PAGE TEXT>
════
- Title: Director of Tyson Research Center at Washington University in St. Louis

= Kim Medley =

American environmental scientist

Kim Medley is an American environmental scientist and the director of Tyson Research Center at Washington University in St. Louis since 2016. She is known for her work on the influence of human disturbance on the ecological and evolutionary processes of disease vectors, such as mosquitoes and their pathogens. Her work also includes examining human impacts on vector ecology understanding how human activities altered ecological processes, which further influence trajectories of evolution.

Her dissertation focused on human-mediated dispersal and its influence on gene flow and adaptive evolution, which was awarded Outstanding Dissertation, 2012-UCF College of Sciences and Excellence in Graduate Research Award. She further explored this topic and continued her study on Asian tiger mosquitoes. Medley earned a Ph.D. in conservation biology, ecology and organismal biology from University of Central Florida, an M.S. from Missouri State University, and a B.A. from Drury University. Before joining Tyson Research Center at Washington University in St. Louis, she worked as a postdoctoral research assistant at University of Central Florida and as a graduate research assistant before that.

Medley received an International Biogeography Society Travel Award in 2009. She is a biodiversity fellow at Living Earth Collaborative at Washington University since 2018.
════
EXERCISE 1>
Do these statements agree with the Kim Medley biography? Answer yes or no for each, and quote the words of the text that decide it. (a) Medley earned her M.S. from Drury University. (b) Medley has directed Tyson Research Center since 2016. (c) Medley received an International Biogeography Society Travel Award in 2012.
EXERCISE 2>
Rewrite a passage of the Kim Medley biography, switching "Asian tiger mosquitoes" to "yellow fever mosquitoes". Begin at the words "Her dissertation focused" and stop after "University since 2018.".
EXERCISE 3>
According to the Kim Medley biography, where did Medley work as a postdoctoral research assistant?

GIVEN DATA>
════
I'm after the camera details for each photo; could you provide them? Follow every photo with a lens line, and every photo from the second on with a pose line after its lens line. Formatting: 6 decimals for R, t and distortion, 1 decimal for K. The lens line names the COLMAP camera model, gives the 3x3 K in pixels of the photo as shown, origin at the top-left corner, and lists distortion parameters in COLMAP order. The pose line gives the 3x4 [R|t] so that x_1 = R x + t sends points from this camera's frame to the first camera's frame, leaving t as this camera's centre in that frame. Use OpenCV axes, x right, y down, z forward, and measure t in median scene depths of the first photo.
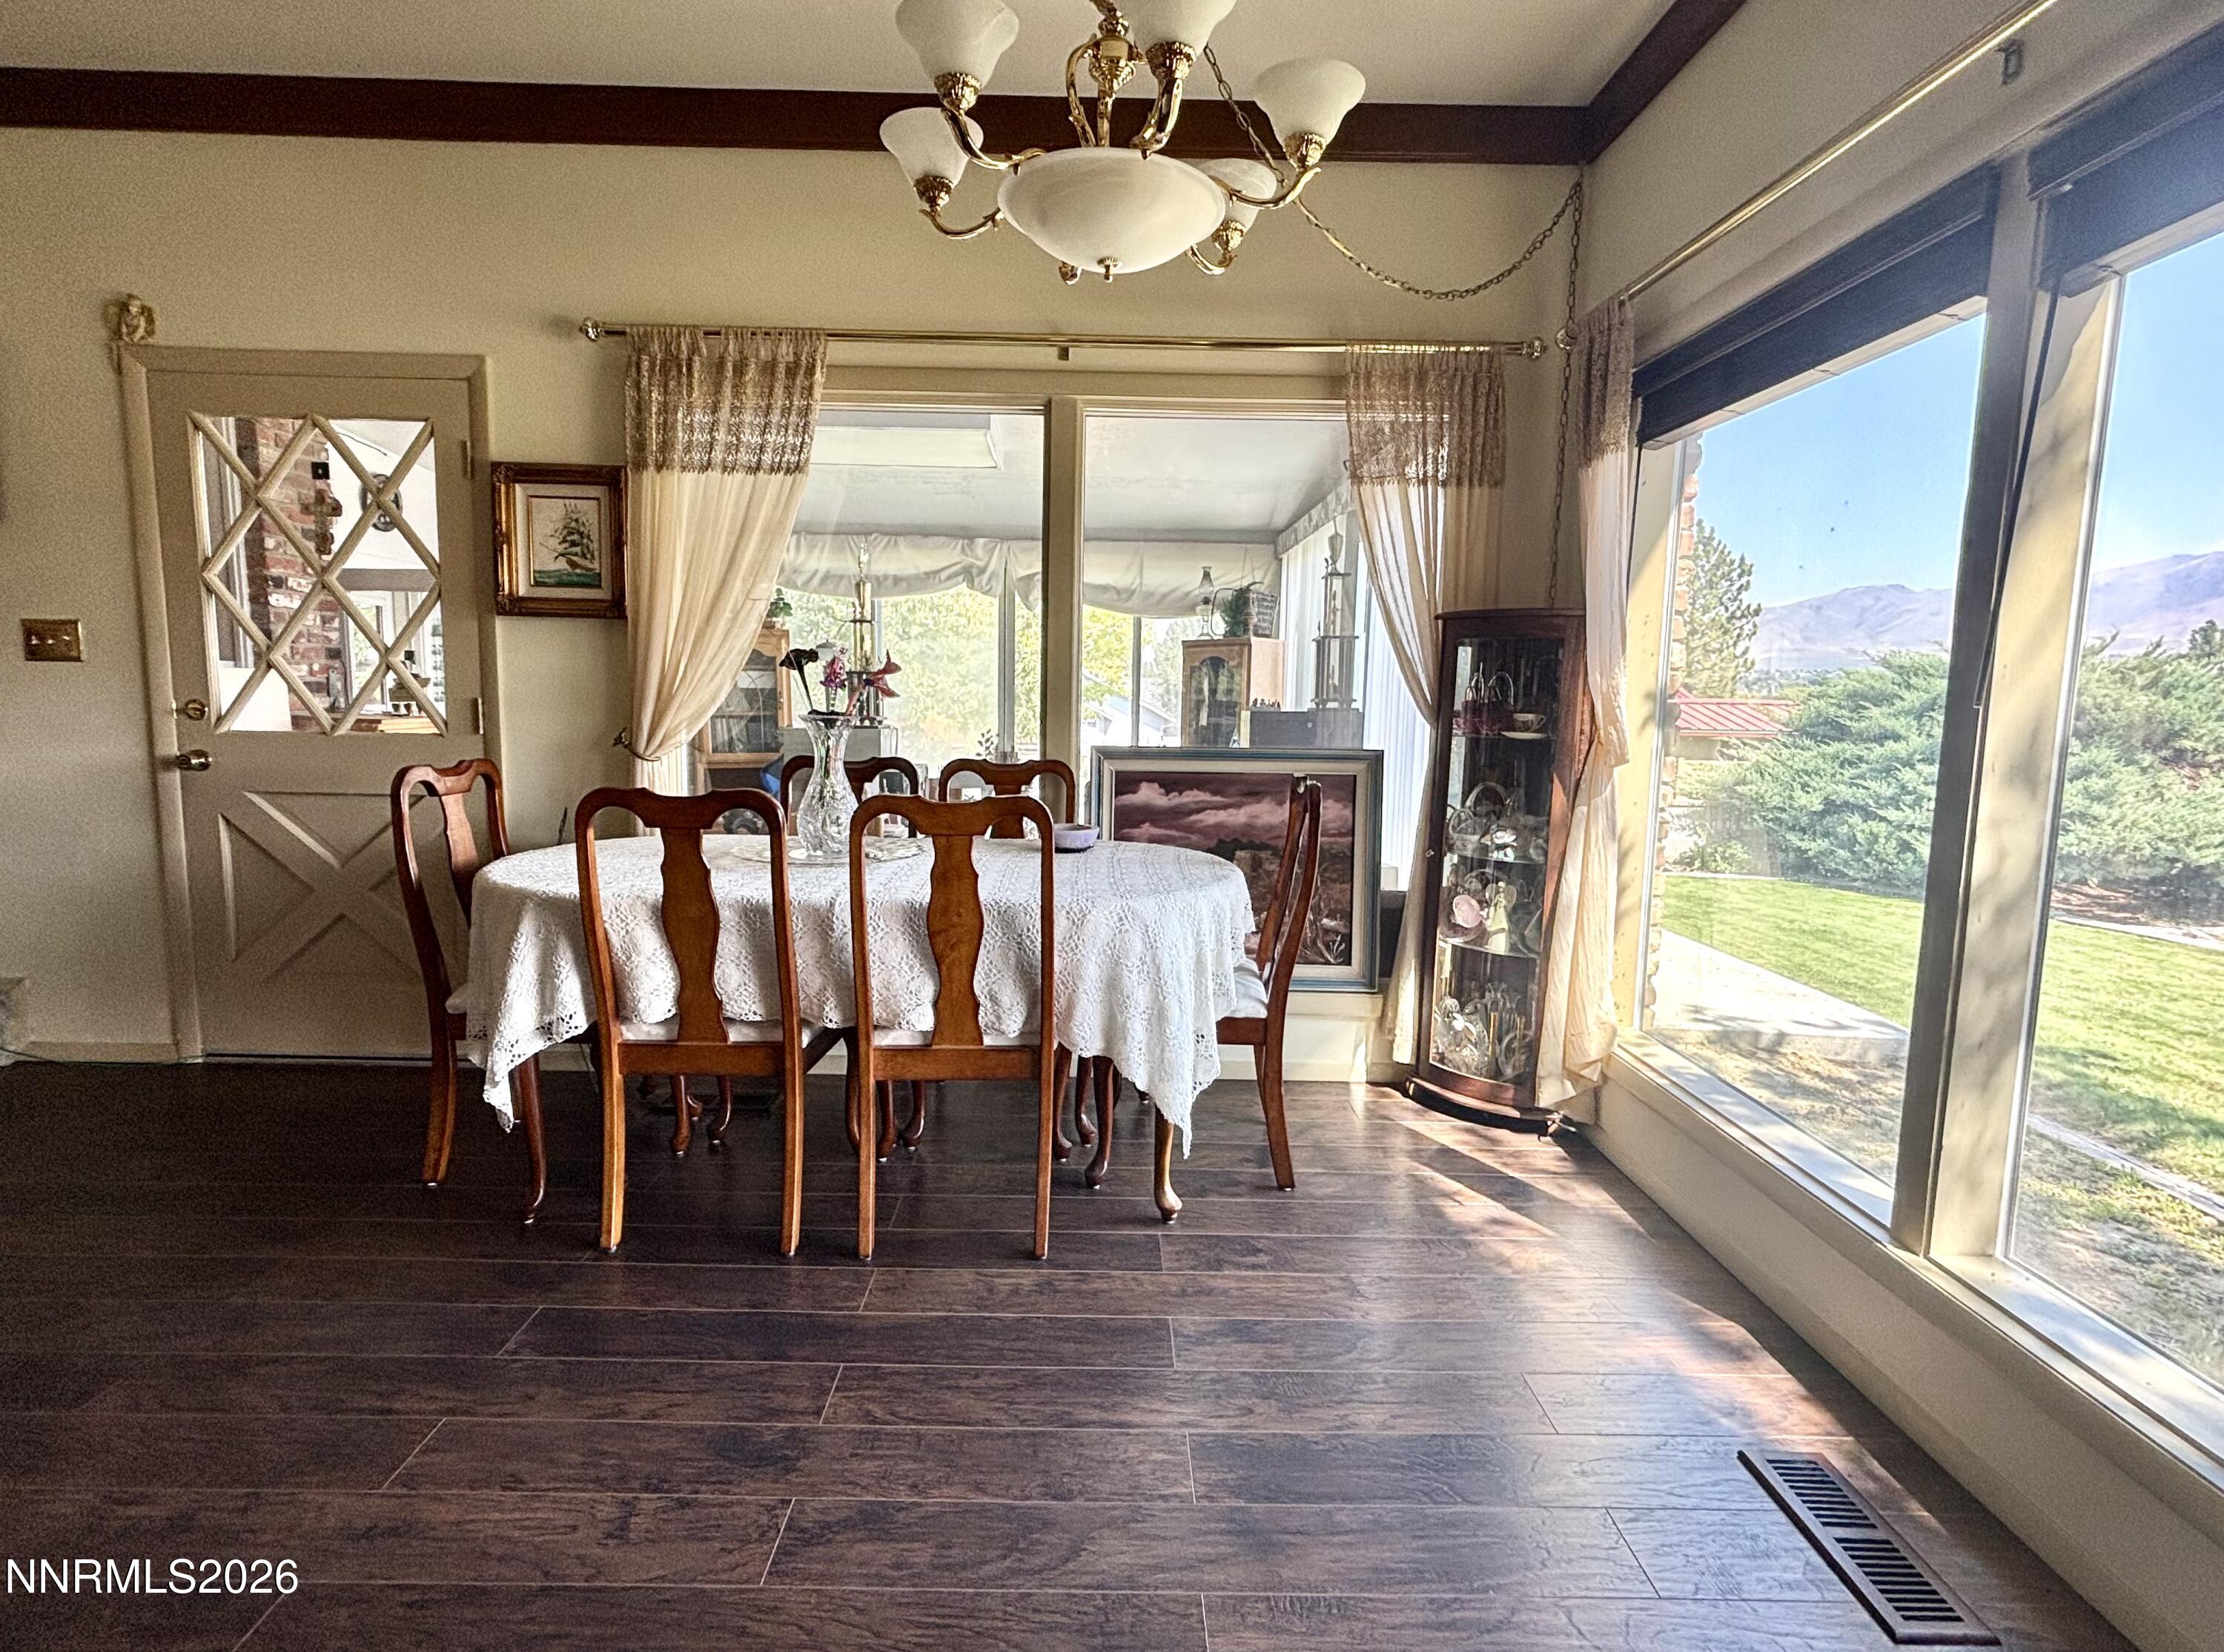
lens RADIAL K [[1218.5, 0, 1108.0], [0, 1218.5, 858.7], [0, 0, 1]] dist [0.001678, 0.013738]
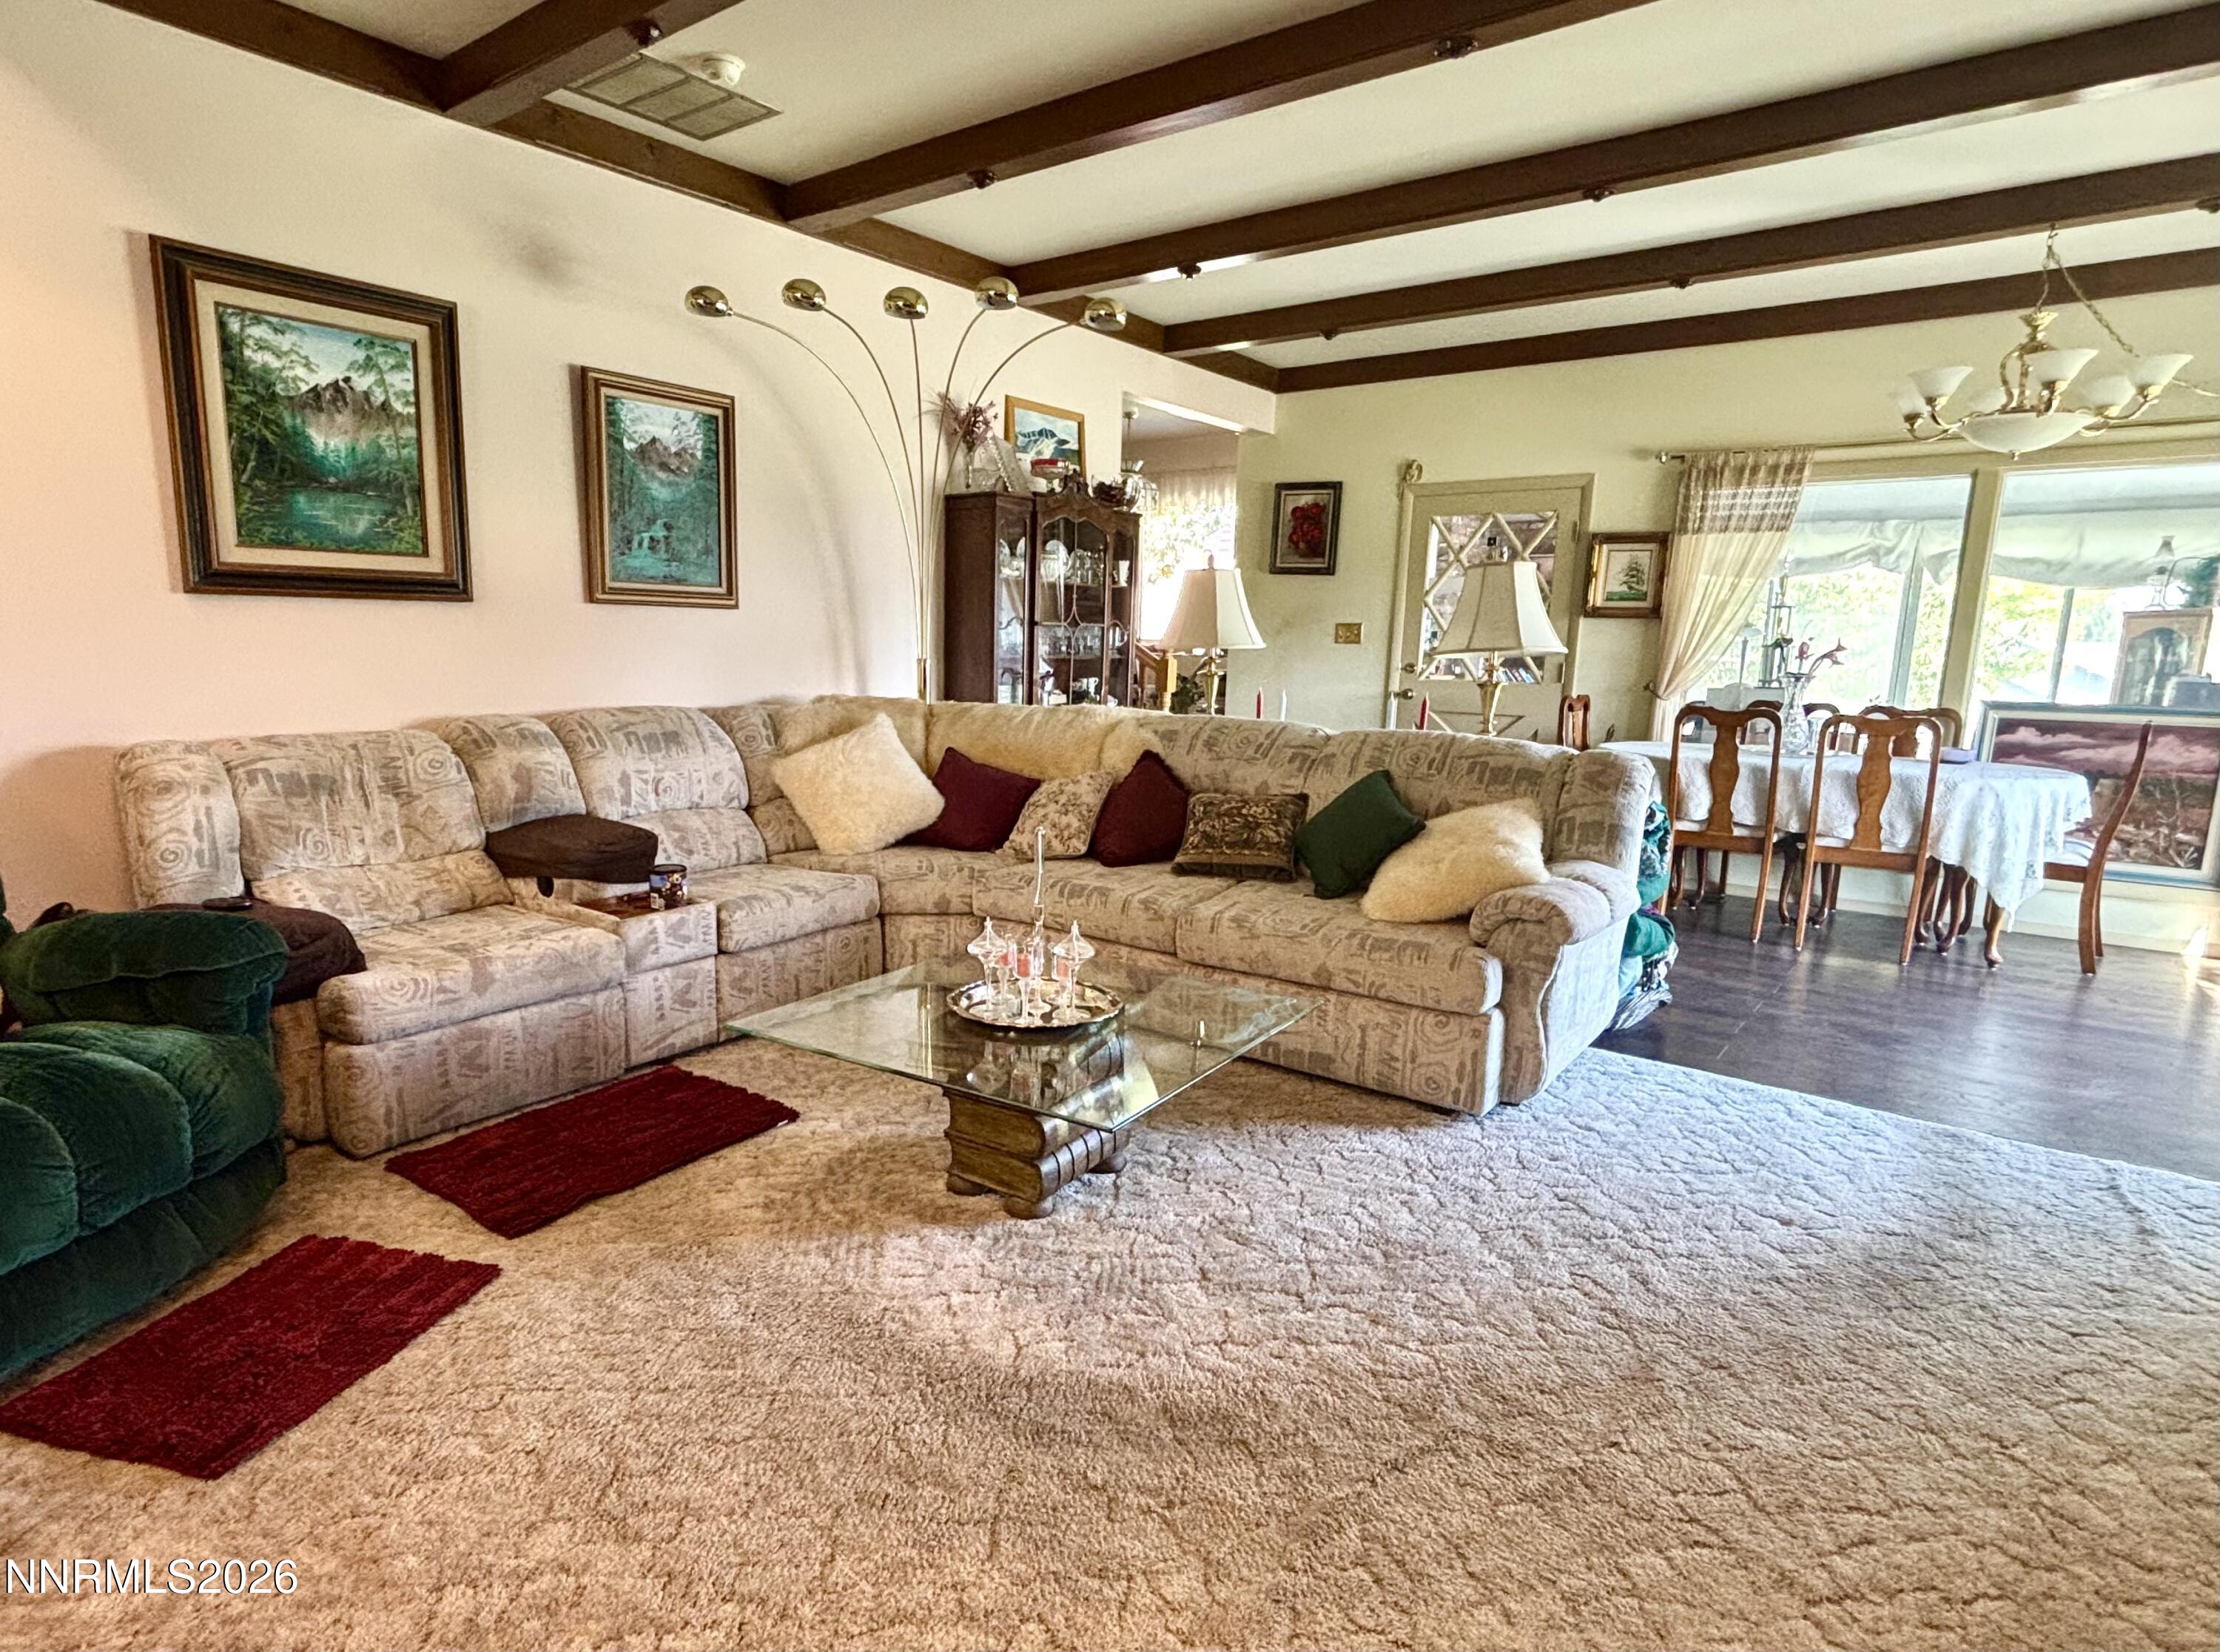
lens RADIAL K [[1216.3, 0, 1106.0], [0, 1216.3, 858.6], [0, 0, 1]] dist [0.001678, 0.013738]
pose [[0.797442, 0.107052, -0.593823, 0.045818], [-0.091561, 0.994208, 0.056275, 0.122767], [0.596408, 0.009495, 0.802625, -0.894307]]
════
SOLUTION 1>
(a) No: "an M.S. from Missouri State University, and a B.A. from Drury University"
(b) Yes: "the director of Tyson Research Center at Washington University in St. Louis since 2016"
(c) No: "Medley received an International Biogeography Society Travel Award in 2009."

SOLUTION 2>
Her dissertation focused on human-mediated dispersal and its influence on gene flow and adaptive evolution, which was awarded Outstanding Dissertation, 2012-UCF College of Sciences and Excellence in Graduate Research Award. She further explored this topic and continued her study on yellow fever mosquitoes. Medley earned a Ph.D. in conservation biology, ecology and organismal biology from University of Central Florida, an M.S. from Missouri State University, and a B.A. from Drury University. Before joining Tyson Research Center at Washington University in St. Louis, she worked as a postdoctoral research assistant at University of Central Florida and as a graduate research assistant before that.

Medley received an International Biogeography Society Travel Award in 2009. She is a biodiversity fellow at Living Earth Collaborative at Washington University since 2018.

SOLUTION 3>
At University of Central Florida.